Task directions:
Copy the forum thread below about Intel processor speeds and Moore's Law in full, word for word.
Extracted text START
When AMD and Intel first hit the Ghz mark, they both announced that they were going to slow down their schedules, so they weren't left with a bunch of 600Mhz chips laying around while everybody wanted a shiny new 1.xGhz in their box. But there's shortages everywhere right now, so we know that Intel probably doesn't have a warehouse full of unsold P4s somewhere.
Just pointing it out. Maybe we're all getting a bit too spoiled when it comes to speed. Anybody know what's up here?
Re:Intel performance (Score:1)
Once again... Moores Law talks about the increase of transistors on a chip, not the speed of the chip itself. So you can not use it to reason that speeds will increase!!!!!
Re:Intel performance (Score:1, Funny)
Intel will double perceptual speed (read clock) every 18 months in order to stimulate upgrade purchases.
Re:Intel performance (Score:1)
I know that Moore's Law talks about the increase of transistors on a chip, not necessarily performance and so on. If you look at my original post, I referred to it as "the widely-misunderstood Moore's Law" for a reason.
I know this. You know this. Just about everybody reading on Slashdot, I'll bet, knows this. But it seems that the general populace that reads about Moore's Law out of Parade Magazine or USA Today probably doesn't know anything about transistors, let alone the way a processor is built, and so when some half-assed journalist writes about doubling transistors-- if he or she gets it correct even then-- John Q. Public at home is going to think "Double the transistors? Well, that must mean it's twice as fast."
I didn't mean that the P4 should be twice as fast in 18 months. I meant that the general perception out there, thanks to the aforementioned uninformed-but-meaning-well journalists, is that it probably should be. So that's where we'd hear the complaining. (If there is any. Note, again, my original post, when I said "Correct me if I'm wrong...")
C'mon, we all read Slashdot. I thought it was just a given that we think we're smarter than everybody else out there that doesn't.
Of course! (Score:1)
Re:Intel performance (Score:1)
Extracted text END
Data shown START
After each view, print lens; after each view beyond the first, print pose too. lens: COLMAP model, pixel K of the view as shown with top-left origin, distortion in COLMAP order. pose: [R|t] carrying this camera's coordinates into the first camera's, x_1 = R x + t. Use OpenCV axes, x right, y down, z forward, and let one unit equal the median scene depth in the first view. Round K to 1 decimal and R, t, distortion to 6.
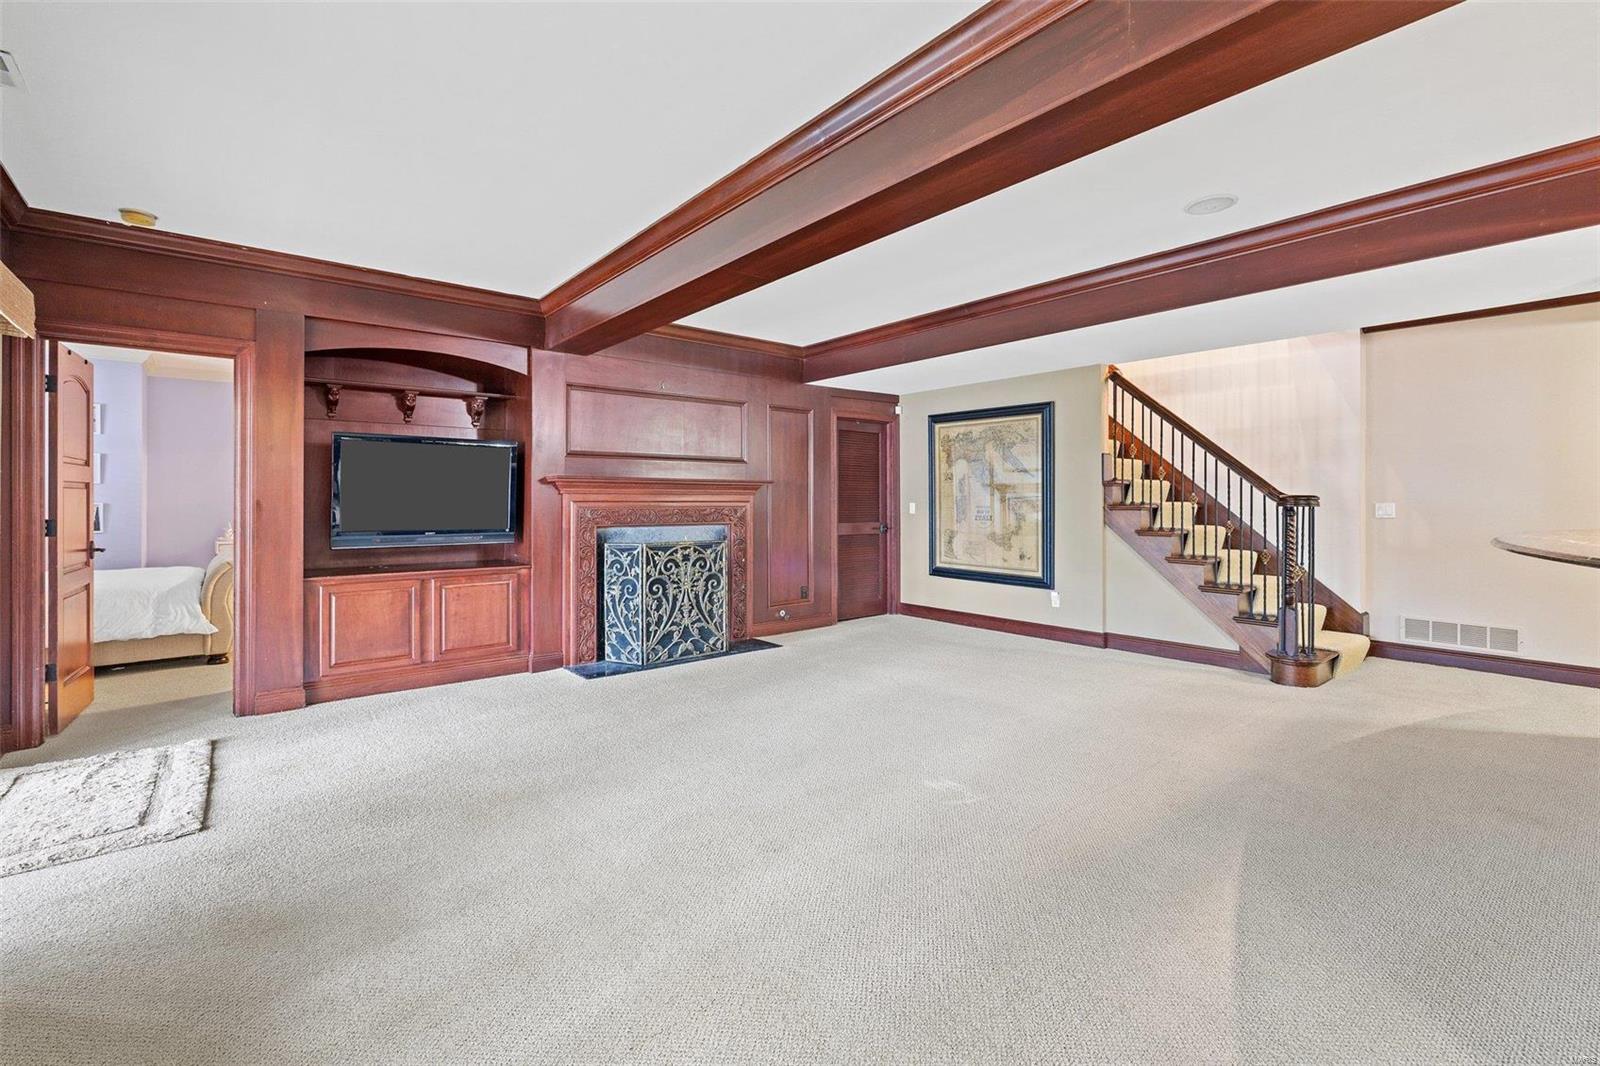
Data shown END
Answer to the exercise:
When AMD and Intel first hit the Ghz mark, they both announced that they were going to slow down their schedules, so they weren't left with a bunch of 600Mhz chips laying around while everybody wanted a shiny new 1.xGhz in their box. But there's shortages everywhere right now, so we know that Intel probably doesn't have a warehouse full of unsold P4s somewhere.
Just pointing it out. Maybe we're all getting a bit too spoiled when it comes to speed. Anybody know what's up here?
Re:Intel performance (Score:1)
Once again... Moores Law talks about the increase of transistors on a chip, not the speed of the chip itself. So you can not use it to reason that speeds will increase!!!!!
Re:Intel performance (Score:1, Funny)
Intel will double perceptual speed (read clock) every 18 months in order to stimulate upgrade purchases.
Re:Intel performance (Score:1)
I know that Moore's Law talks about the increase of transistors on a chip, not necessarily performance and so on. If you look at my original post, I referred to it as "the widely-misunderstood Moore's Law" for a reason.
I know this. You know this. Just about everybody reading on Slashdot, I'll bet, knows this. But it seems that the general populace that reads about Moore's Law out of Parade Magazine or USA Today probably doesn't know anything about transistors, let alone the way a processor is built, and so when some half-assed journalist writes about doubling transistors-- if he or she gets it correct even then-- John Q. Public at home is going to think "Double the transistors? Well, that must mean it's twice as fast."
I didn't mean that the P4 should be twice as fast in 18 months. I meant that the general perception out there, thanks to the aforementioned uninformed-but-meaning-well journalists, is that it probably should be. So that's where we'd hear the complaining. (If there is any. Note, again, my original post, when I said "Correct me if I'm wrong...")
C'mon, we all read Slashdot. I thought it was just a given that we think we're smarter than everybody else out there that doesn't.
Of course! (Score:1)
Re:Intel performance (Score:1)